• _Exercise brief_: Leave the images aside and copy out the whole listing, exact to the word.
┌──
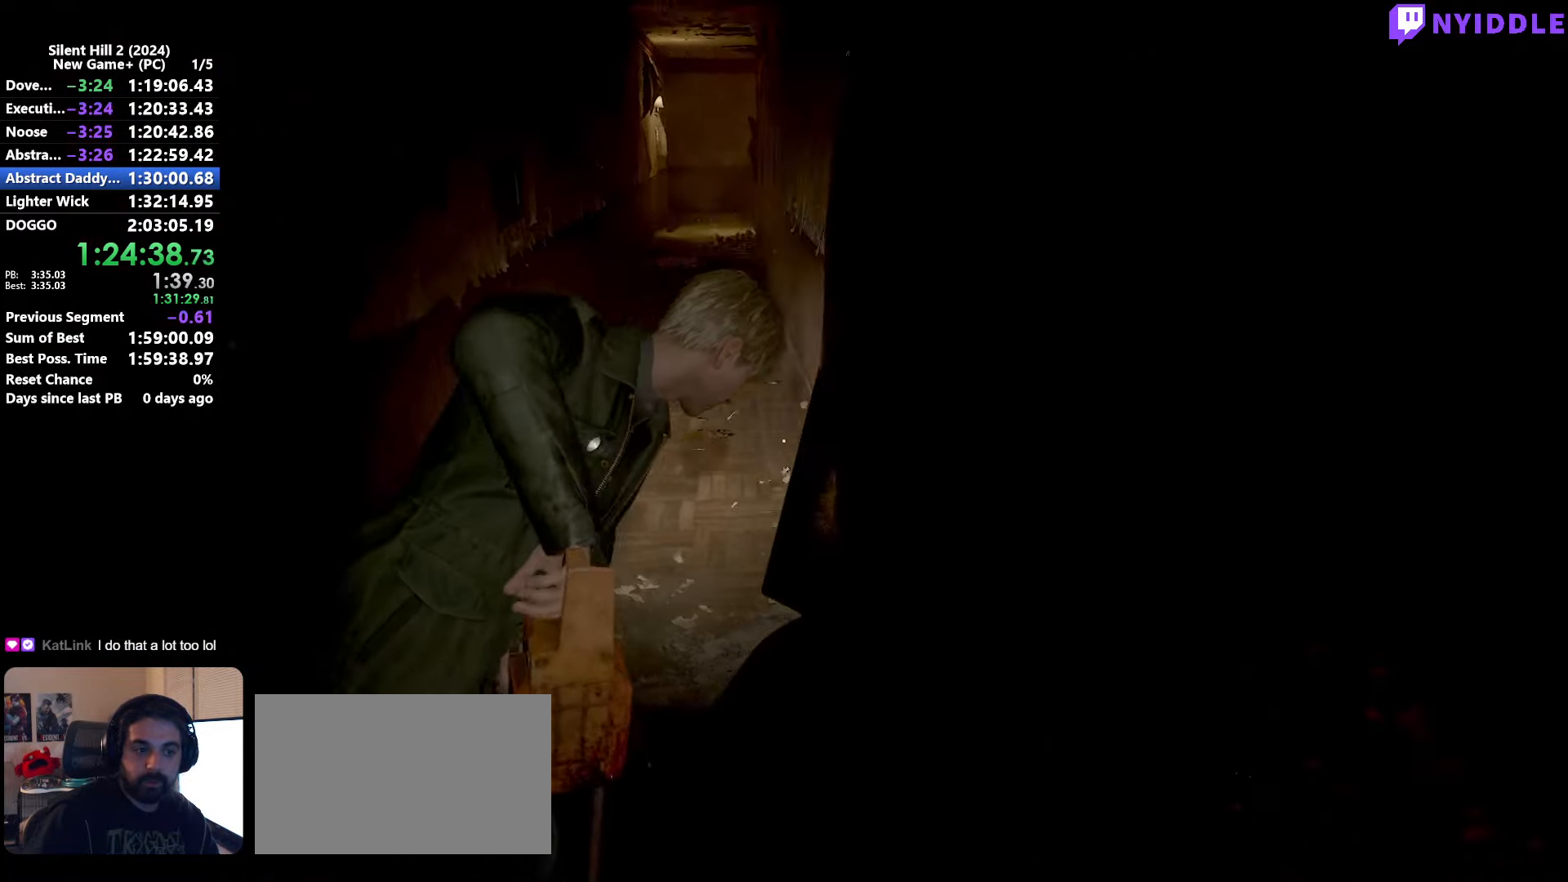
{"keys": ["d", "shift", "w"], "mouse": [], "events": [[117, "d", "down"], [167, "s", "up"], [350, "w", "down"], [500, "shift", "down"]]}
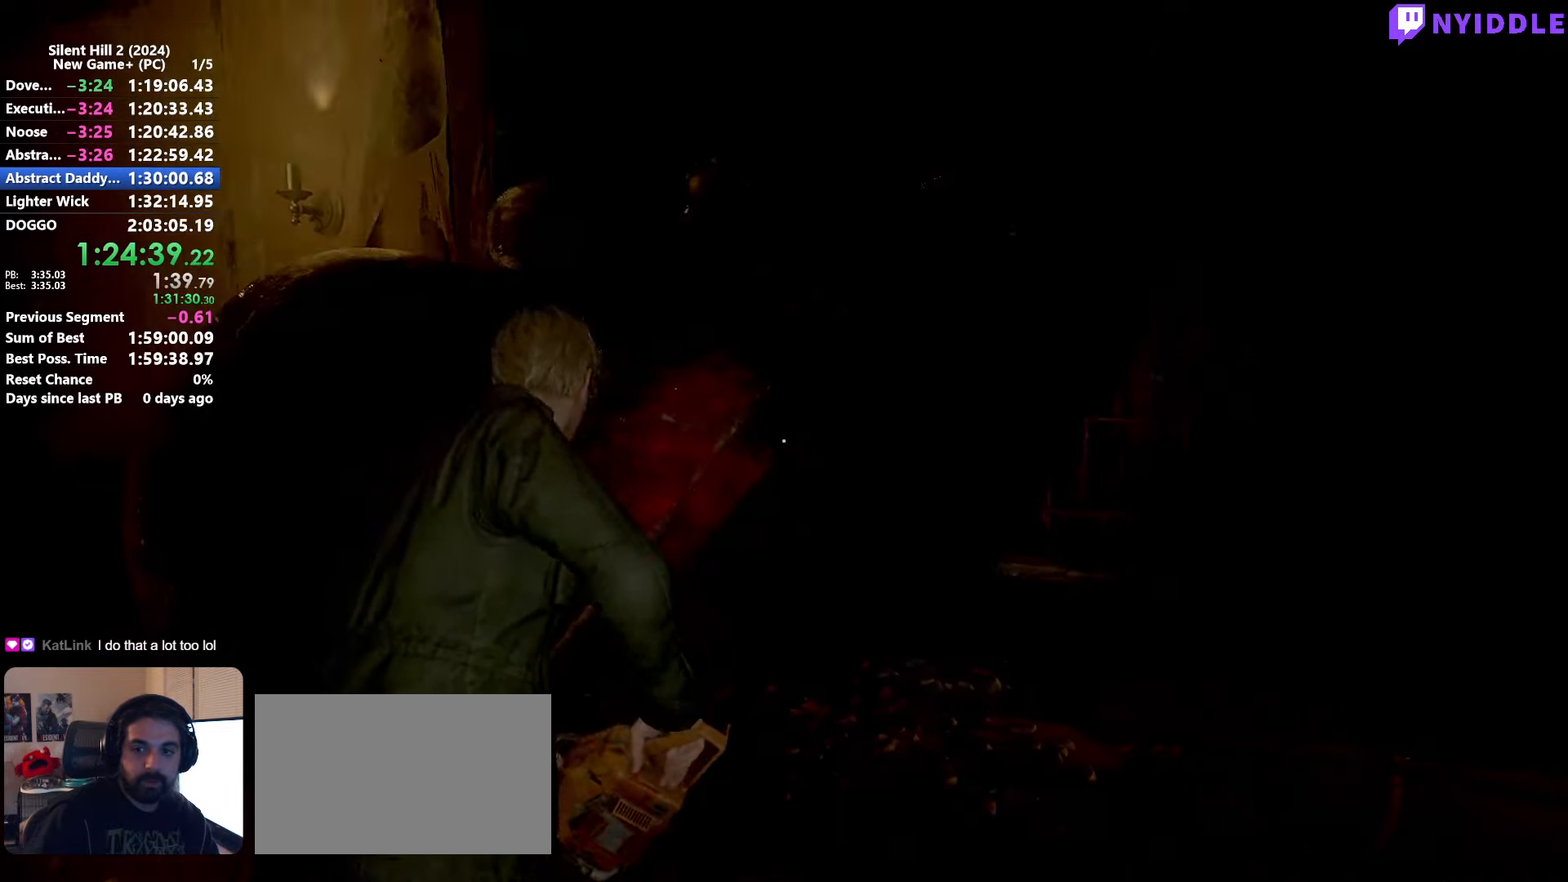
{"keys": ["shift", "w"], "mouse": [], "events": [[317, "d", "up"]]}
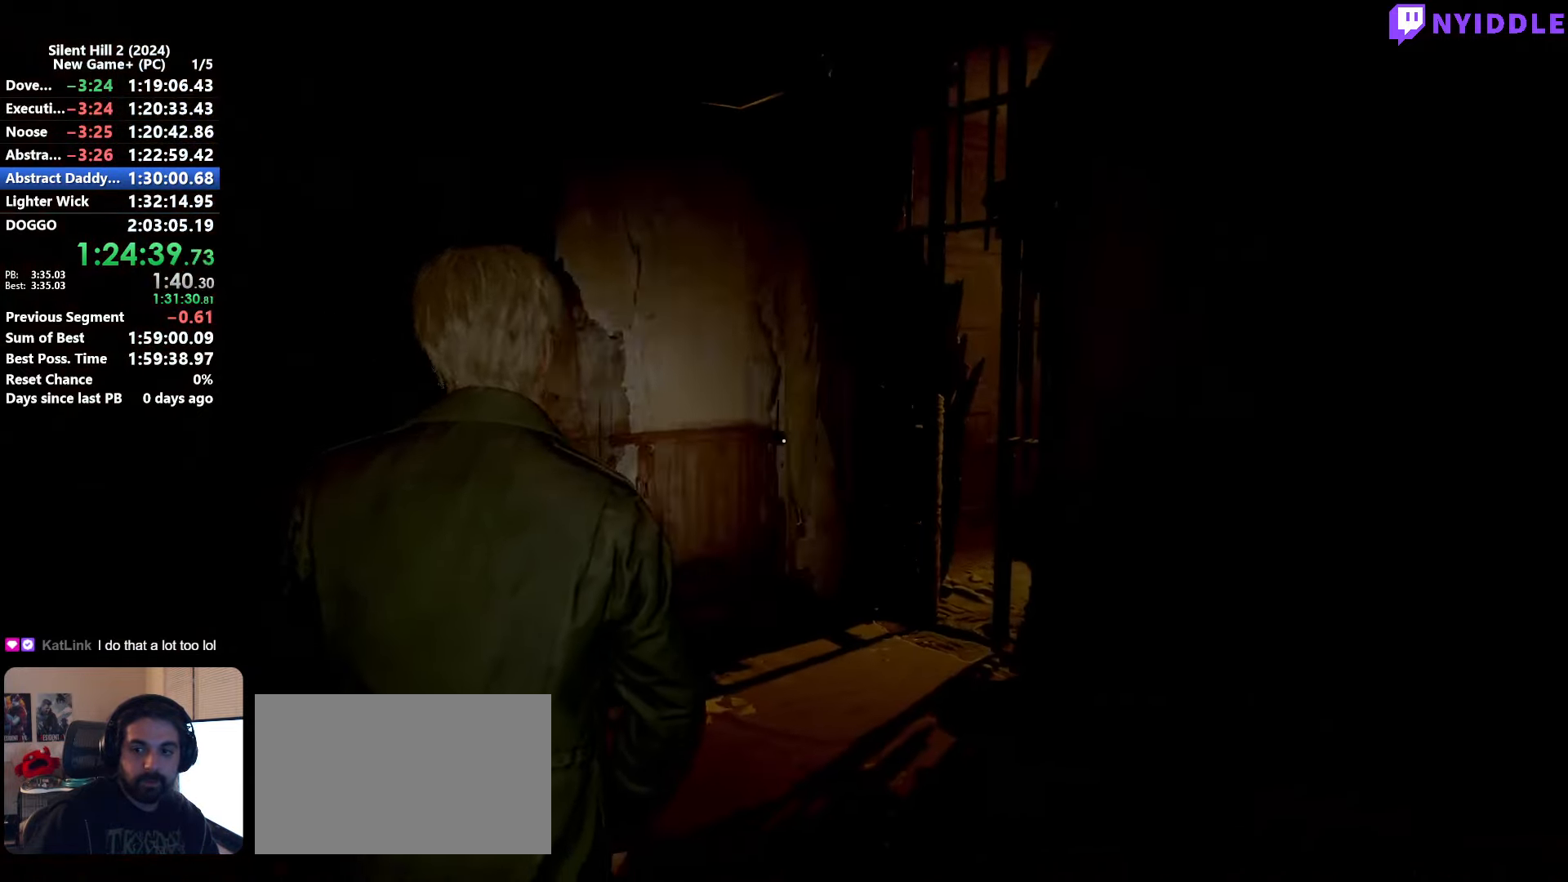
{"keys": ["shift", "w"], "mouse": [], "events": []}
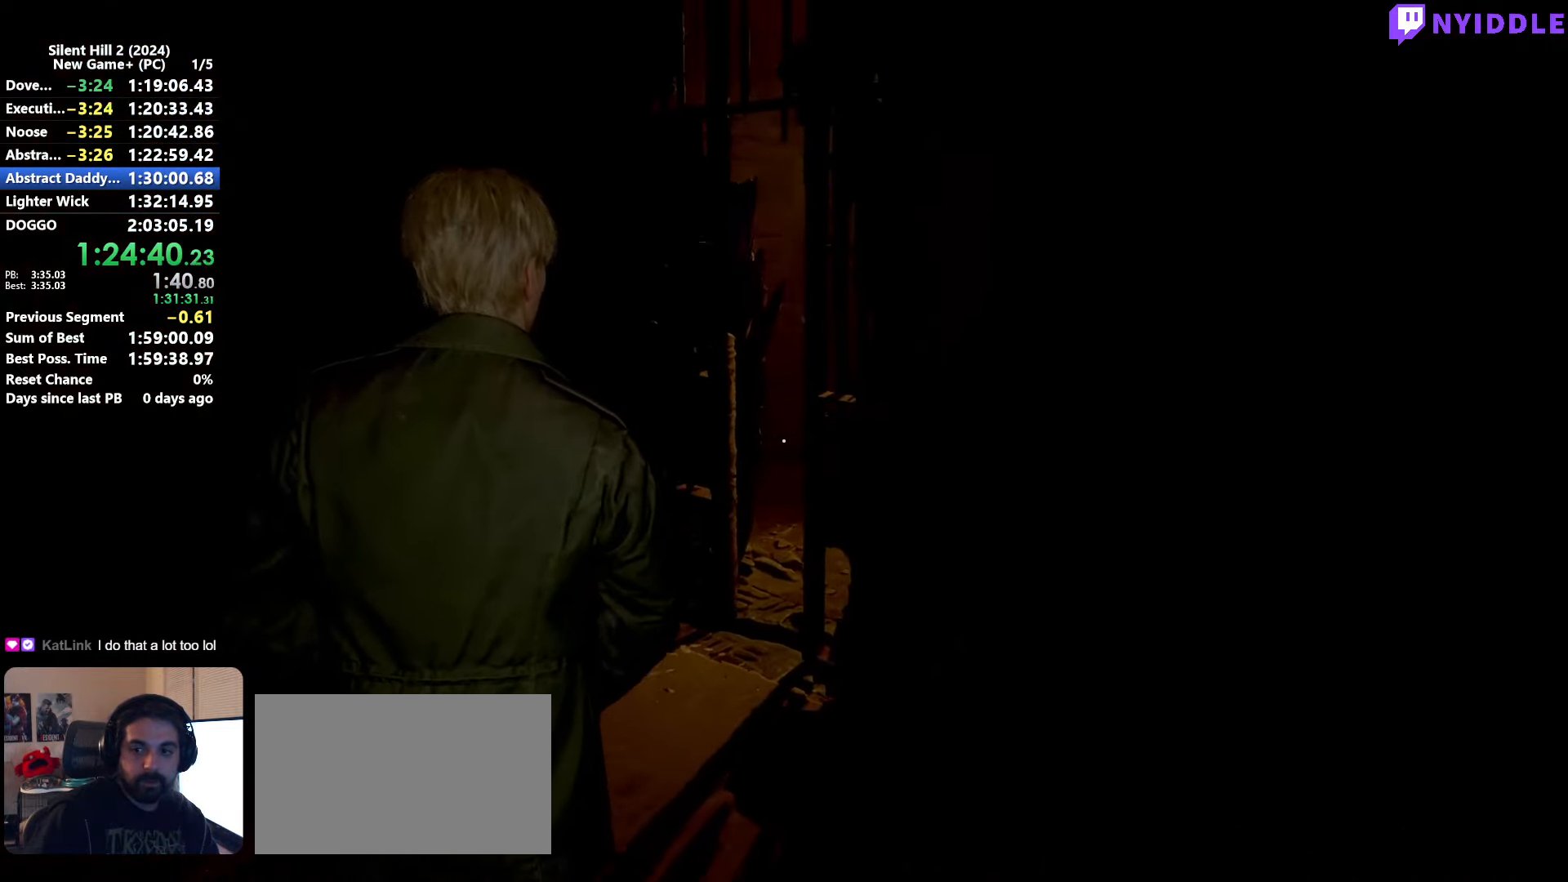
{"keys": ["e", "shift", "w"], "mouse": [], "events": [[167, "e", "down"], [217, "e", "up"], [300, "e", "down"], [350, "e", "up"], [483, "e", "down"]]}
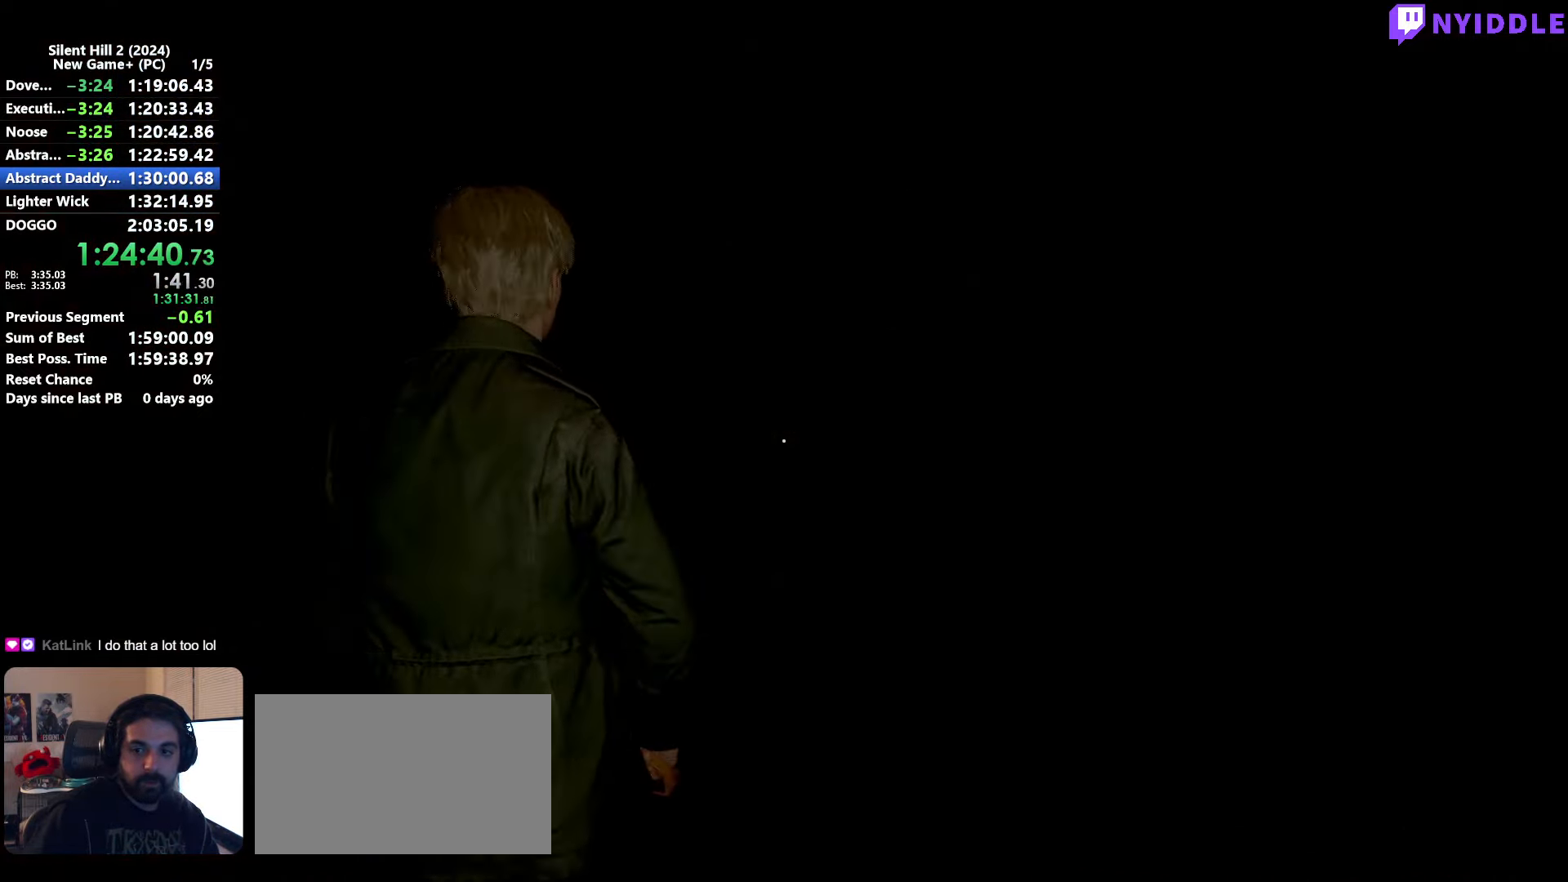
{"keys": ["e", "shift", "w"], "mouse": [], "events": [[33, "e", "up"], [133, "e", "down"], [184, "e", "up"], [317, "e", "down"], [367, "e", "up"], [467, "e", "down"]]}
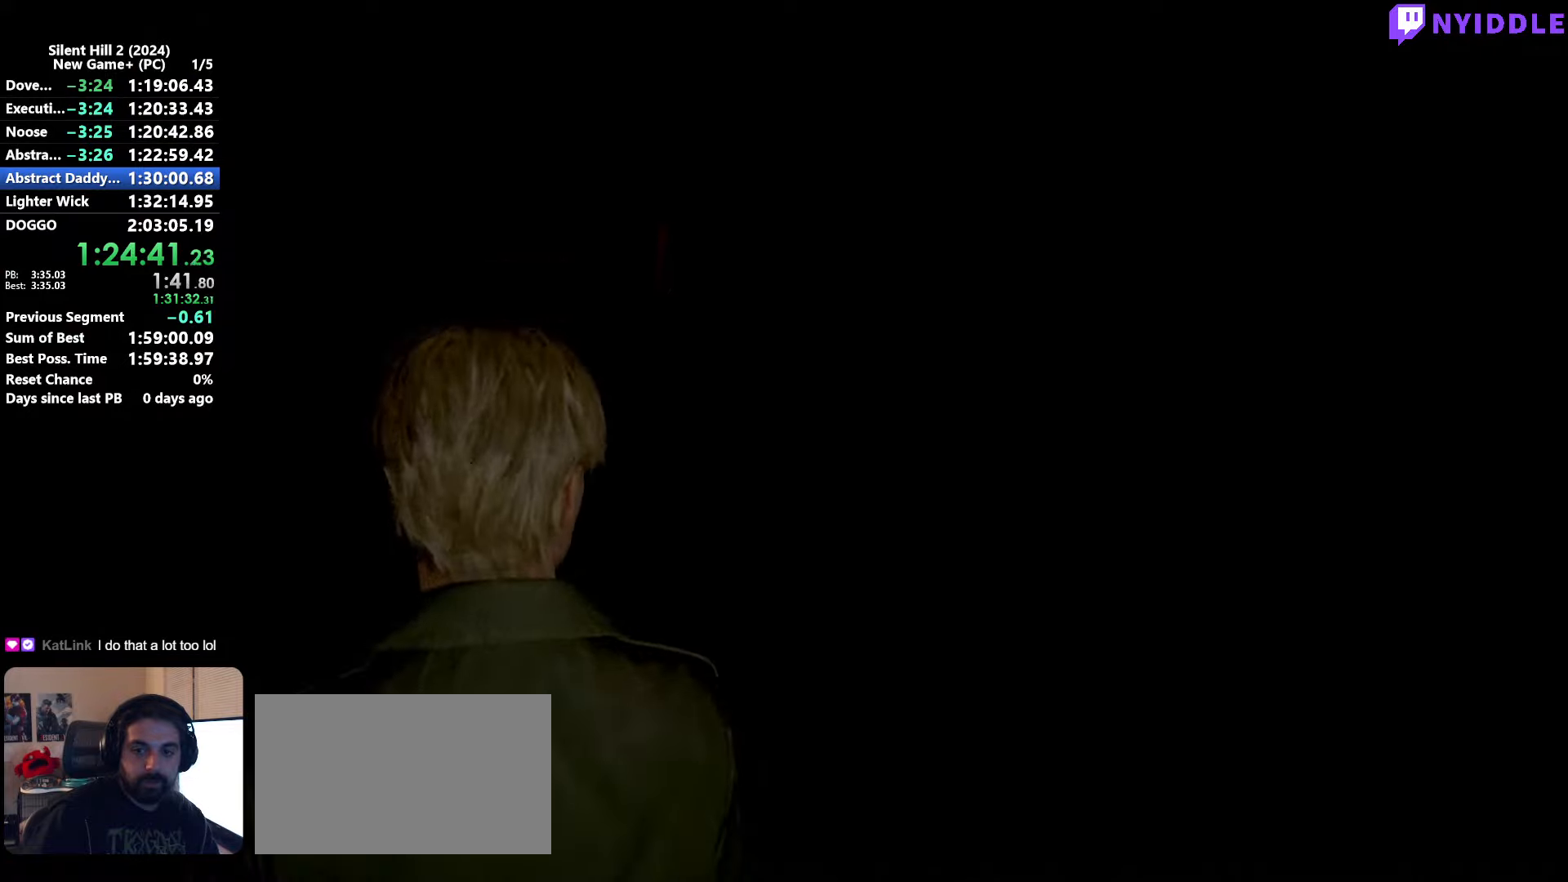
{"keys": ["shift", "w"], "mouse": [], "events": [[50, "e", "up"], [150, "e", "down"], [234, "e", "up"], [334, "e", "down"], [434, "e", "up"]]}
└──
• _Answer to this problem_:
{"keys": ["d", "shift", "w"], "mouse": [], "events": [[117, "d", "down"], [167, "s", "up"], [350, "w", "down"], [500, "shift", "down"]]}
{"keys": ["shift", "w"], "mouse": [], "events": [[317, "d", "up"]]}
{"keys": ["shift", "w"], "mouse": [], "events": []}
{"keys": ["e", "shift", "w"], "mouse": [], "events": [[167, "e", "down"], [217, "e", "up"], [300, "e", "down"], [350, "e", "up"], [483, "e", "down"]]}
{"keys": ["e", "shift", "w"], "mouse": [], "events": [[33, "e", "up"], [133, "e", "down"], [184, "e", "up"], [317, "e", "down"], [367, "e", "up"], [467, "e", "down"]]}
{"keys": ["shift", "w"], "mouse": [], "events": [[50, "e", "up"], [150, "e", "down"], [234, "e", "up"], [334, "e", "down"], [434, "e", "up"]]}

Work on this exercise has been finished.